Two daughters, one son, one husband and one wife. With this new gaggle of girls we have in our household, the issue of sexism has arisen more often than I thought it would. For better or for worse, it is an issue worth talking about. Not only for our family, but for our society as a whole.
Lately, I have found it quite interesting that when Kyle takes the 3 kiddos out on his lonesome, he gets asked, quite often, if he needs help. He then has to force a smile and politely say “no, thank you”. I often ponder when he comes home with these stories if I would be asked the same question. Is it the difference in our personalities? My laid back-ness and his more type-A-ness? Is he just more aware of the comments than I am? Or does he get these questions when he has all three kids because he is a male, whereas I am a mother so therefore I am more ‘equipped’ for the task? He often wonders if these women seriously think he’s less capable of managing three children only because he’s a man, or if he’s really holding Meadow upside down and not realizing it.
And on the flip side, when discussing the comment “throw like a girl” I get annoyed that the term is still in our American vernacular. I keep thinking that we are past that, but the fact that my 7-year-old son understands what the term means proves to me that we are far from it. Women, on a daily basis still get cat-calls and sexist remarks about their brain, their body, and who knows what else. Many women in this country are told in various ways that they are not strong enough, or smart enough as men.
When contemplating these two issues while relaxing in the shower (while the hubster chases the kids around the house) the social studies teacher comes out in me. If you start thinking anthropologically and consider that for thousands, and I mean THOUSANDS of years if you were born a boy you would grow up with the expectation that you were to take care of the household through getting food, money, etc. Women, on the other hand took care of what the men could not, the kids, the cleaning and so forth. It’s understandable that a family structure couldn’t do everything themselves, they needed each other for help. So they created roles, and those roles began to define gender (hence the term “gender-roles”). I can see how it all got started in some cave: “Let’s make a deal, I’ll go find us some food if you can please keep our baby nourished and alive in this safe cave while I’m gone.” Obviously there are cultures out there where some of these expectations were reversed. But as a whole, most humans ever born in this world had very rigid set of expectations laid out for them because of they were a boy, or they were born a girl.

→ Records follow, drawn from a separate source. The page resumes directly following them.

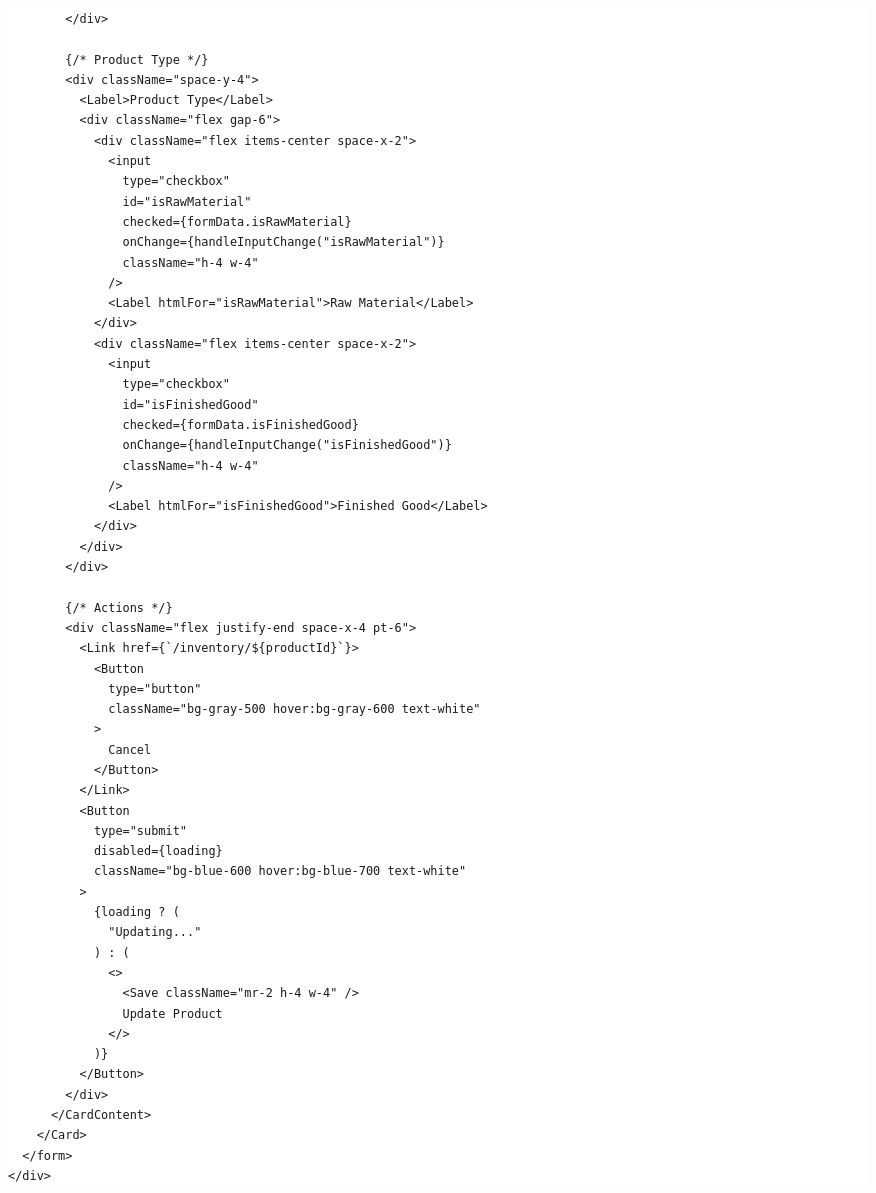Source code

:             </div>

            {/* Product Type */}
            <div className="space-y-4">
              <Label>Product Type</Label>
              <div className="flex gap-6">
                <div className="flex items-center space-x-2">
                  <input
                    type="checkbox"
                    id="isRawMaterial"
                    checked={formData.isRawMaterial}
                    onChange={handleInputChange("isRawMaterial")}
                    className="h-4 w-4"
                  />
                  <Label htmlFor="isRawMaterial">Raw Material</Label>
                </div>
                <div className="flex items-center space-x-2">
                  <input
                    type="checkbox"
                    id="isFinishedGood"
                    checked={formData.isFinishedGood}
                    onChange={handleInputChange("isFinishedGood")}
                    className="h-4 w-4"
                  />
                  <Label htmlFor="isFinishedGood">Finished Good</Label>
                </div>
              </div>
            </div>

            {/* Actions */}
            <div className="flex justify-end space-x-4 pt-6">
              <Link href={`/inventory/${productId}`}>
                <Button
                  type="button"
                  className="bg-gray-500 hover:bg-gray-600 text-white"
                >
                  Cancel
                </Button>
              </Link>
              <Button
                type="submit"
                disabled={loading}
                className="bg-blue-600 hover:bg-blue-700 text-white"
              >
                {loading ? (
                  "Updating..."
                ) : (
                  <>
                    <Save className="mr-2 h-4 w-4" />
                    Update Product
                  </>
                )}
              </Button>
            </div>
          </CardContent>
        </Card>
      </form>
    </div>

Now here we are, in the year 2014, and all of that has truly gone out the window. Except for the fact that science has not yet figured out a way for men to give birth (well, I don’t think they have) we now live in an American society where women have the opportunity to be the ones who “bring home the bacon” and the term “stay at home dad” is not an uncommon one.
We live in a beautiful time, people!
So why do we still have issues like the ones I stated above? Why is it always easier for the mother to gain custody of a child than a man? Why do men, in some areas of the workforce, get paid at a higher rate than their women counterparts?
I think it’s because our conversations concerning gender have become more negative.
People on both sides of the issue feel like they are being stereotyped and treated unfairly by others who believe differently than them. And typically, those are people of the opposite gender. I see through facebook, twitter, etc. people being passive aggressive about sexism issues. Many sit idly by watching internet memes that degrade the their own gender and privately get pissed off. This, my friends, is no way to make our country a better place.
Instead, I believe we need to have more open conversations about the gender roles, or should I say ‘lack of gender roles’ in our current American society. I believe we need to talk about this, and do it with utmost respect. To openly bring to light the sexism that we have in our American culture, and gracefully say, “Yep, that is wrong, and we should change it” without degrading or shaming the opposite gender is one way our society can shift towards a new understanding. If we can’t respectfully talk about it, how can we change it? We need all humans in our country on board with a new way of looking at gender. I think that discussion is underway, but may have gotten derailed a little too often due to the easy outlet of the passive aggressive Internet.
I am so thankful to now live in a world where being born a boy can mean so many things. It doesn’t confine my son to a life of hunting or building, or my daughters to a life of child-rearing and house cleaning. We live in a world of vast opportunity for everyone.
And I think, with some empathetic and respectful conversations, we may just get to a world where men are seen as respected and seen as equals in child rearing (and everything else) and women are respected and seen as equals in the workforce (and everything else).
***This post was written with the help of my thoughtful husband who does quite well at taking our kids out of the house without me.